Very-Low-Calorie Diet Increases Myocardial Triglyceride Content and Decreases Diastolic Left Ventricular Function in Type 2 Diabetes With Cardiac Complications

In healthy subjects and patients with uncomplicated type 2 diabetes, short-term very-low-calorie diet (VLCD) increases myocardial triglyceride (TG) content and decreases diastolic cardiac function (1). We hypothesized that in diabetic patients with cardiac complications, the adaptive capacity of the heart to adjust myocardial TG content, depending on the metabolic context, is diminished or lost. We aimed to assess the effects of a short-term VLCD in type 2 diabetic patients with cardiac complications on myocardial TG content and cardiac function.

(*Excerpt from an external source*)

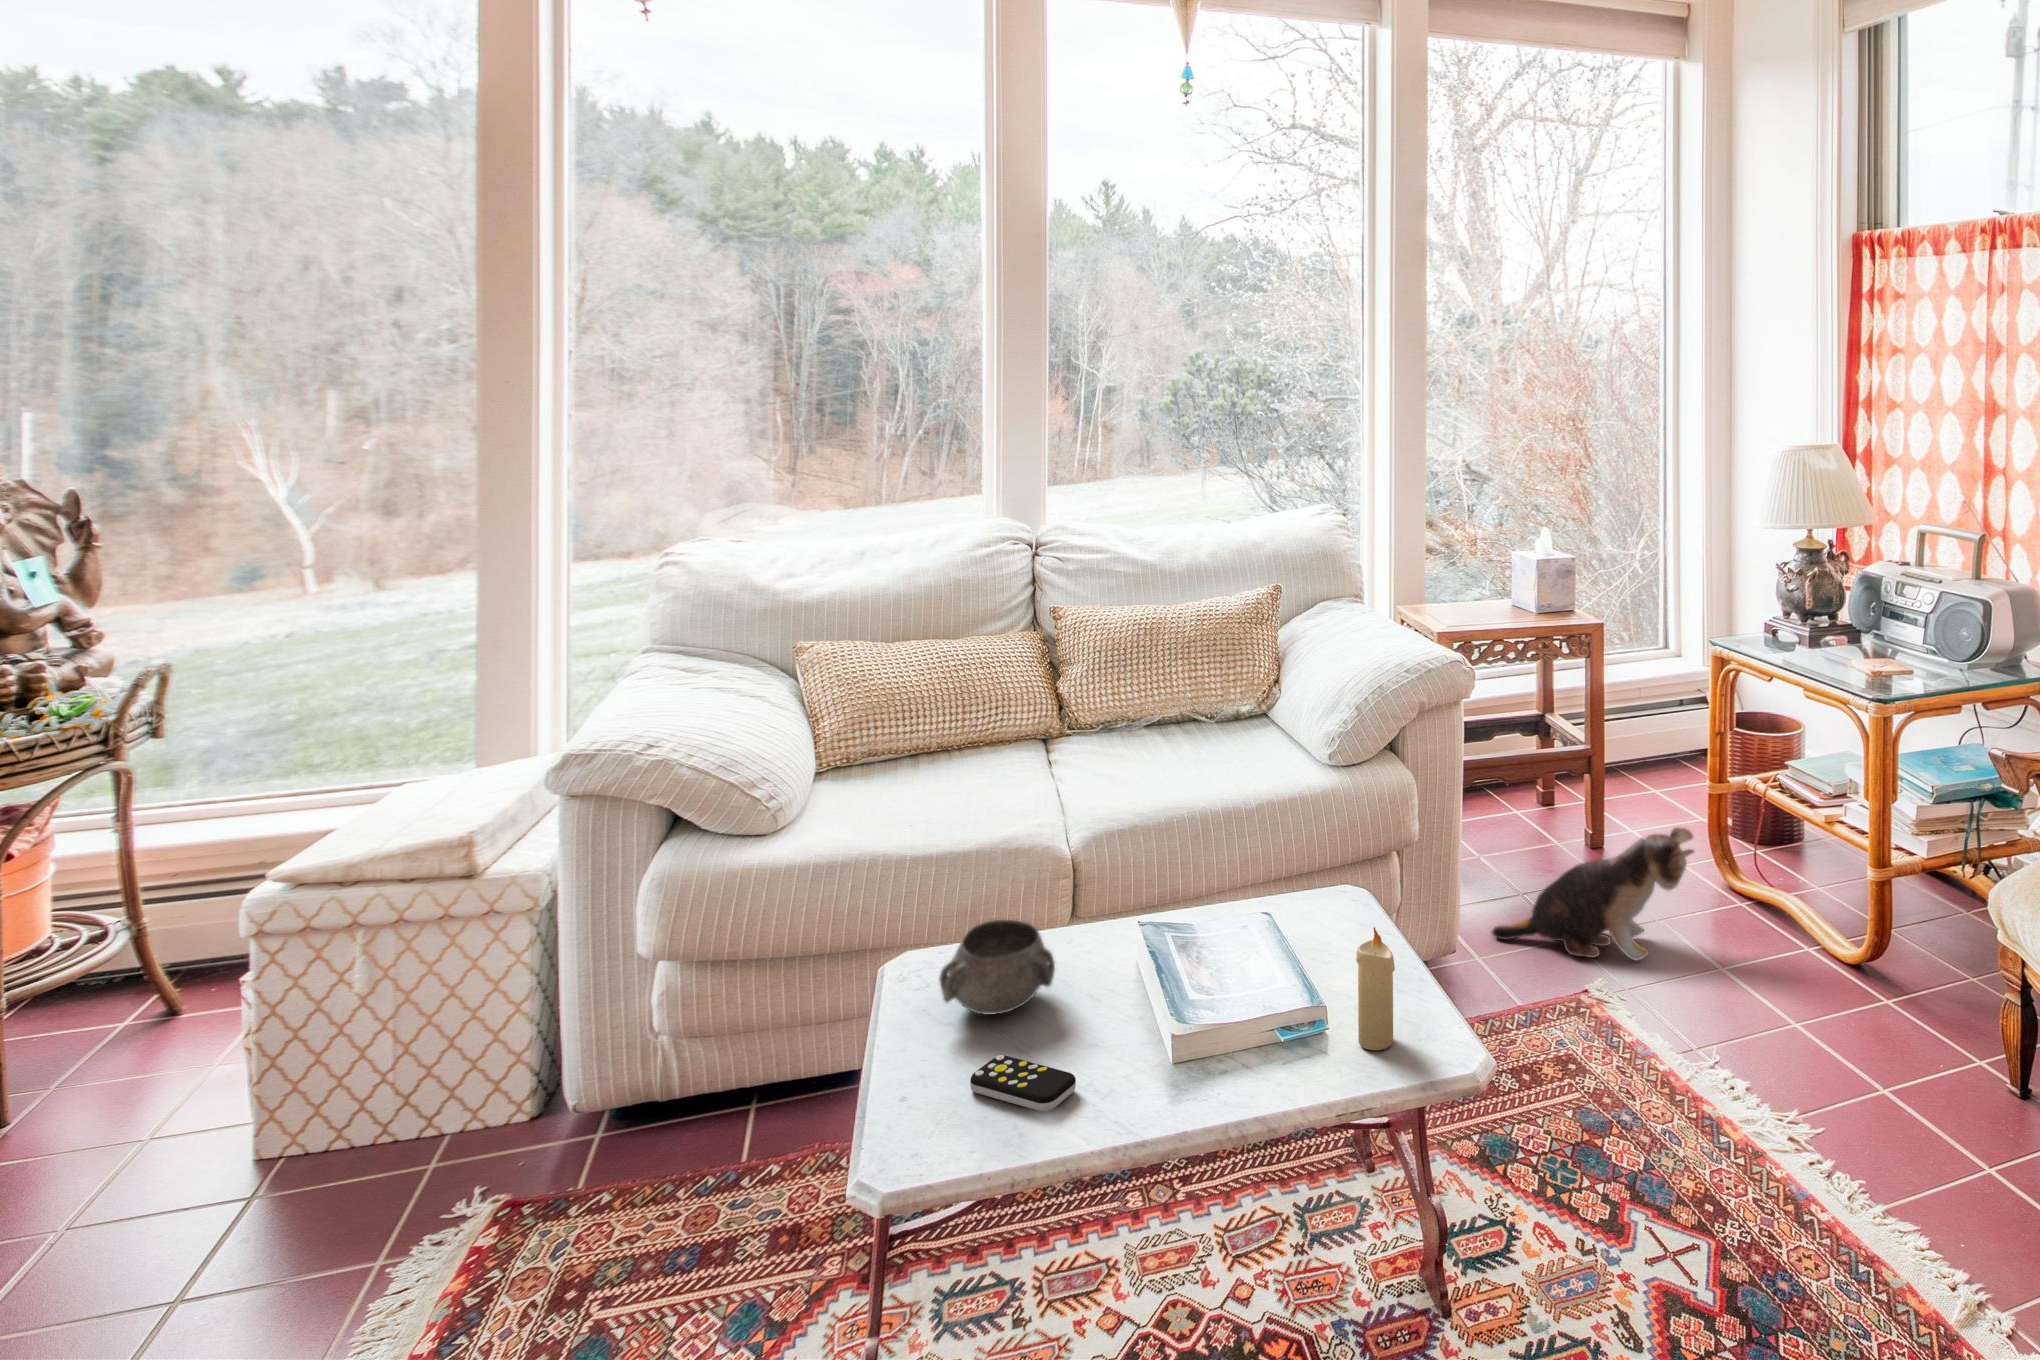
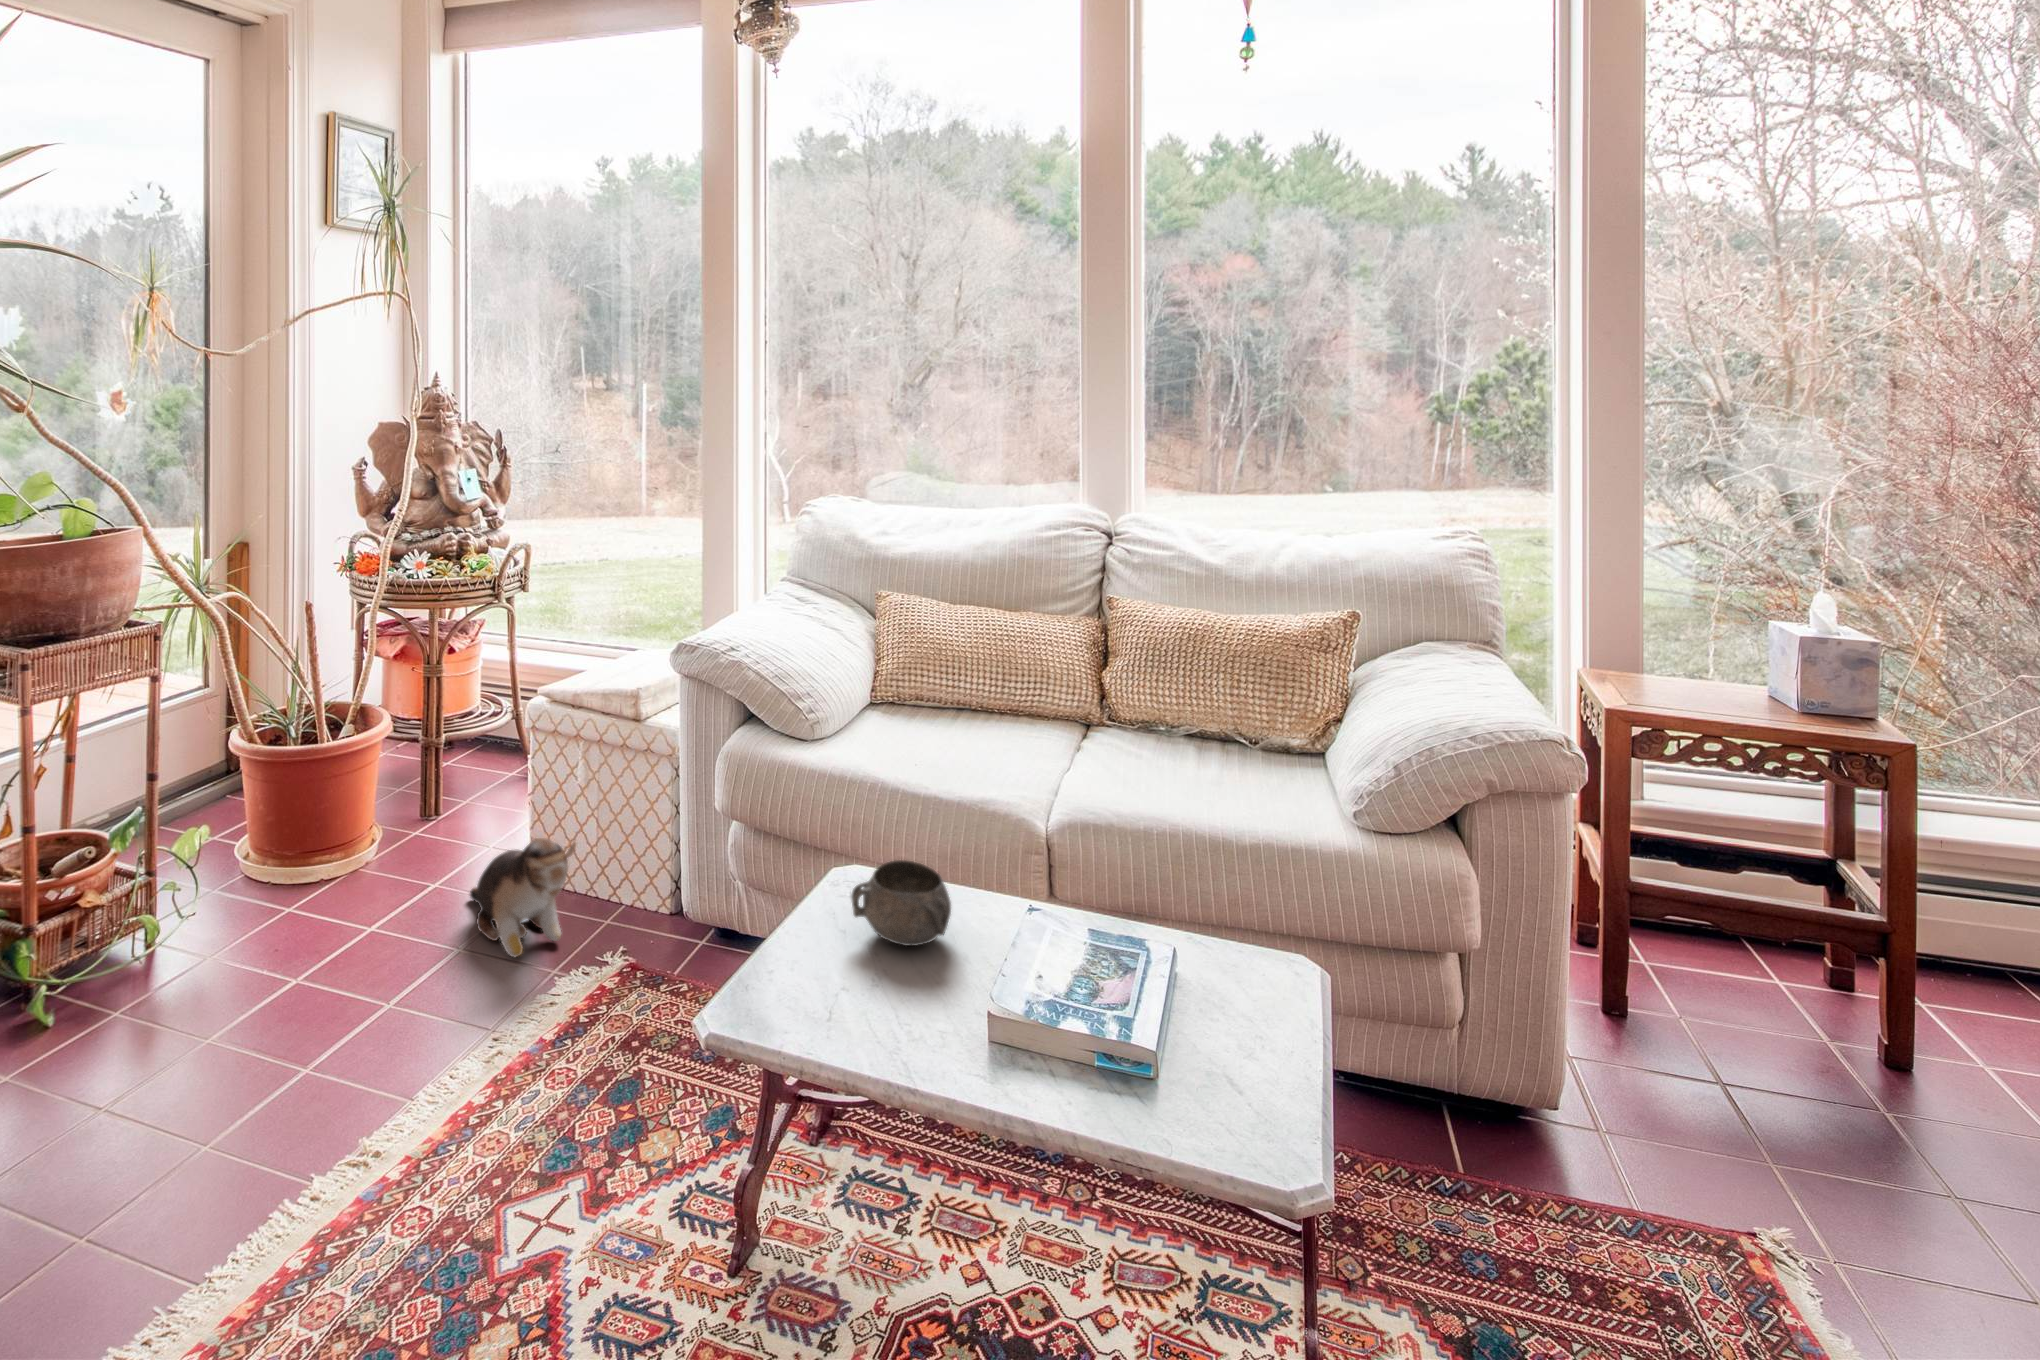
plush toy: present [1492,827,1694,961] -> present [470,838,576,957]
candle: present [1356,927,1395,1050] -> none [1211,989,1256,1127]
remote control: present [970,1055,1076,1111] -> none [840,976,919,1037]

Therefore, 14 type 2 diabetic patients were included in this study (7 men, mean age 57 ± 3 years, 10 insulin users). Cardiac complications were defined as 1) obstructive coronary artery disease on multislice computed tomography angiography (≥50% luminal narrowing) and/or 2) myocardial perfusion defect on single photon emission computed tomography (summed stress score ≥3) (2). Exclusion criteria were age <18 years, thiazolidinedione use, congenital cardiac disease, or contraindications for magnetic resonance imaging. Written informed consent was obtained from all patients. This study was approved by the medical ethics committee of the Leiden University Medical Center and performed according to the Declaration of Helsinki.

Patients were studied on two separate study days. Three days before the first study day, patients used their regular diet. The second study day was after a 3-day VLCD (471 kcal/day, Modifast Intensive; Nutrition & Santé Benelux, Vilvorde, Belgium). Glucose-lowering therapy was adjusted during the VLCD to maintain comparable glucose levels before both study days. The acquisition and postprocessing of myocardial and hepatic proton spectroscopy, magnetic resonance imaging of the heart and abdominal fat, and the assays used for the biochemical parameters have previously been described (1,3,4).

For statistical analysis, within-group changes were assessed using paired sample t tests and nonparametric tests for normally and nonnormally distributed variables, respectively, using SPSS (version 17.0; SPSS, Chicago, IL). Data are expressed as means ± SE or, if nonnormally distributed, as median (interquartile range). P < 0.05 was considered statistically significant.

Of the 14 included type 2 diabetic patients, 6 had coronary artery disease on computed tomography angiography and 11 had myocardial perfusion defects, of whom 3 had both. Table 1 shows all parameters at baseline and after the VLCD.

Plasma nonesterified fatty acid (NEFA) levels increased significantly after the VLCD compared with baseline. Myocardial TG increased by ∼30% after the 3-day VLCD (baseline: 0.66 ± 0.08 to 0.89 ± 0.08%, P = 0.021). The other measured fat compartments did not significantly change (Table 1).

Several parameters of diastolic heart function decreased after the 3-day VLCD (Table 1). Main parameters are the E/A ratio (early diastolic filling phase/diastolic atrial contraction) (1.03 ± 0.06 to 0.92 ± 0.06, P = 0.004) and E deceleration peak (3.1 ± 0.2 to 2.4 ± 0.2 mL/s² ⋅ 10⁻³, P < 0.001), whereas estimated filling pressures remained unchanged after the 3-day VLCD.

In conclusion, the current study in type 2 diabetic patients with cardiac complications shows that only 3 days of VLCD increased plasma NEFA levels and myocardial TG content considerably, associated with a decrease in diastolic cardiac function. The observations suggest that type 2 diabetic patients with cardiac complications have preserved flexibility of myocardial TG stores, at least in response to short-term caloric restriction.